Text section Block Start

Ollama Integration

Setup and configuration guide for local LLM inference using Ollama.

Table of contents

  1. Installation
    1. macOS / Linux
    2. Windows
  2. Model Management
    1. Pull Models
    2. Recommended Models
  3. Configuration
    1. Default Settings
    2. Custom Endpoint
  4. Health Check
    1. Connection Test
    2. Web UI Test
  5. Troubleshooting
    1. Connection Failed
    2. Model Not Found
  6. Performance Tuning
    1. GPU Acceleration
    2. Memory Management
  7. Related Resources

Installation

macOS / Linux

# Install Ollama
curl -fsSL https://ollama.com/install.sh | sh

# Start service
ollama serve

Windows

Download from ollama.com


Model Management

Pull Models

# Pull popular models
ollama pull llama3.1:8b
ollama pull qwen2.5
ollama pull deepseek-coder

# List installed models
ollama list
Model Size Use Case
llama3.2 3B Fast general Q&A
llama3.1:8b 8B Balanced performance
qwen2.5 7B Chinese-optimized
deepseek-coder 6.7B Code generation

Configuration

Default Settings

OLLAMA_CONFIG = {
    "url": "http://localhost:11434",
    "default_model": "llama3.1:8b",
    "timeout": 30,
    "generation_options": {
        "temperature": 0.7,
        "top_p": 0.9,
        "top_k": 40
    }
}

Custom Endpoint

# If Ollama runs on different port/host
ollama_url = "http://192.168.1.100:11434"

Health Check

Connection Test

# Test API
curl http://localhost:11434/api/tags

# Expected response:
# {"models": [...]}

Web UI Test

  1. Navigate to RAG tab
  2. Click “Check Ollama Connection”
  3. Should show: “✅ Connected, models: […]”

Troubleshooting

Connection Failed

# Check if Ollama is running
ps aux | grep ollama

# Restart Ollama
killall ollama
ollama serve

Model Not Found

# Pull the model
ollama pull llama3.1:8b

# Verify it's installed
ollama list

Performance Tuning

GPU Acceleration

Ollama automatically uses GPU if available:

# Check GPU usage (Linux/Windows)
nvidia-smi

# macOS: Uses Metal automatically

Memory Management

# Limit model memory
export OLLAMA_MAX_LOADED_MODELS=1

# Unload unused models
ollama rm model-name

Text section Block End
Data supplied Block Start

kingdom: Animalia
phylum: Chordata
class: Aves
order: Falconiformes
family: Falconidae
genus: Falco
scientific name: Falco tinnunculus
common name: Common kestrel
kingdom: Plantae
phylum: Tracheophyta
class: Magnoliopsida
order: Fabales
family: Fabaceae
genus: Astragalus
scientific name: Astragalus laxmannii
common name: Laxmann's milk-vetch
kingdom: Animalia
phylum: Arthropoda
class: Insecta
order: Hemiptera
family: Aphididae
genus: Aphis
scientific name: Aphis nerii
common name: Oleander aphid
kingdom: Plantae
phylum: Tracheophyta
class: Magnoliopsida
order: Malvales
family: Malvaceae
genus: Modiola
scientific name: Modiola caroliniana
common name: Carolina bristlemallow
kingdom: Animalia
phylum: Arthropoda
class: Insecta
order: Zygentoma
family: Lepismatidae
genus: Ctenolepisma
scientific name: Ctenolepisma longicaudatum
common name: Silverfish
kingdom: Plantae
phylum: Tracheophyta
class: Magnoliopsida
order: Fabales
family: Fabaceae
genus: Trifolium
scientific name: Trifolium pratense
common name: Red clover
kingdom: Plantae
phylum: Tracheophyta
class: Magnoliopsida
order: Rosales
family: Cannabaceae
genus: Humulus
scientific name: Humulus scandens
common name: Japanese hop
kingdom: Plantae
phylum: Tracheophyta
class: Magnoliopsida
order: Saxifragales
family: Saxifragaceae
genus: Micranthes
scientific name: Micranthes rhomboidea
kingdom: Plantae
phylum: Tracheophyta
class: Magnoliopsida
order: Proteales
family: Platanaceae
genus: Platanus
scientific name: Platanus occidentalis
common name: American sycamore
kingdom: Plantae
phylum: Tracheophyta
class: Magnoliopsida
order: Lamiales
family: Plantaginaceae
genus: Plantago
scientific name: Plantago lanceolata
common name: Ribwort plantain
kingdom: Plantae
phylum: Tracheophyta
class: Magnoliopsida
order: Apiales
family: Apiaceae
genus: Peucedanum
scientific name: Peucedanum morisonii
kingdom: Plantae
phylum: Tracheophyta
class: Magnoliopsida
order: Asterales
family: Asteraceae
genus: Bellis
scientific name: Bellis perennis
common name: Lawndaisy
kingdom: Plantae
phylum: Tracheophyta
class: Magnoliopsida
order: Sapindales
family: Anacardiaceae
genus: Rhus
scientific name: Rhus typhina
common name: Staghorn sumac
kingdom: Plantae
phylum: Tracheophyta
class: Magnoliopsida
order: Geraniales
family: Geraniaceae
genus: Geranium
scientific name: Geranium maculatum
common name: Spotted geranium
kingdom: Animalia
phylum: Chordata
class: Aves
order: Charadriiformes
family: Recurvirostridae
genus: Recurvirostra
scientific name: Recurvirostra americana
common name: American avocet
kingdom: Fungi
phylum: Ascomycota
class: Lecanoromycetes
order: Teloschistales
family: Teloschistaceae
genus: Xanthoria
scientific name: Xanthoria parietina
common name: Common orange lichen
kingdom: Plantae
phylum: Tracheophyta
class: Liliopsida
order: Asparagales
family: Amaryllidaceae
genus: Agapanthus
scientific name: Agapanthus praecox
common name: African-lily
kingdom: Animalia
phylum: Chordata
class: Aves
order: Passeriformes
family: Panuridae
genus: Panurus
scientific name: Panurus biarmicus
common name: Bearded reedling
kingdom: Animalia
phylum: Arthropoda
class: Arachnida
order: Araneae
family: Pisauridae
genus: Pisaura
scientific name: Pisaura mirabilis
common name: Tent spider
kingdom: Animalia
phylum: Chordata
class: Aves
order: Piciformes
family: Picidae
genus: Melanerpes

Data supplied Block End

### [Exercise prompt]
Translate the sentence "Ollama automatically uses GPU if available" from the Ollama guide into Spanish. The listing has no role in this exercise.

### [Task solution]
Ollama usa automáticamente la GPU si está disponible.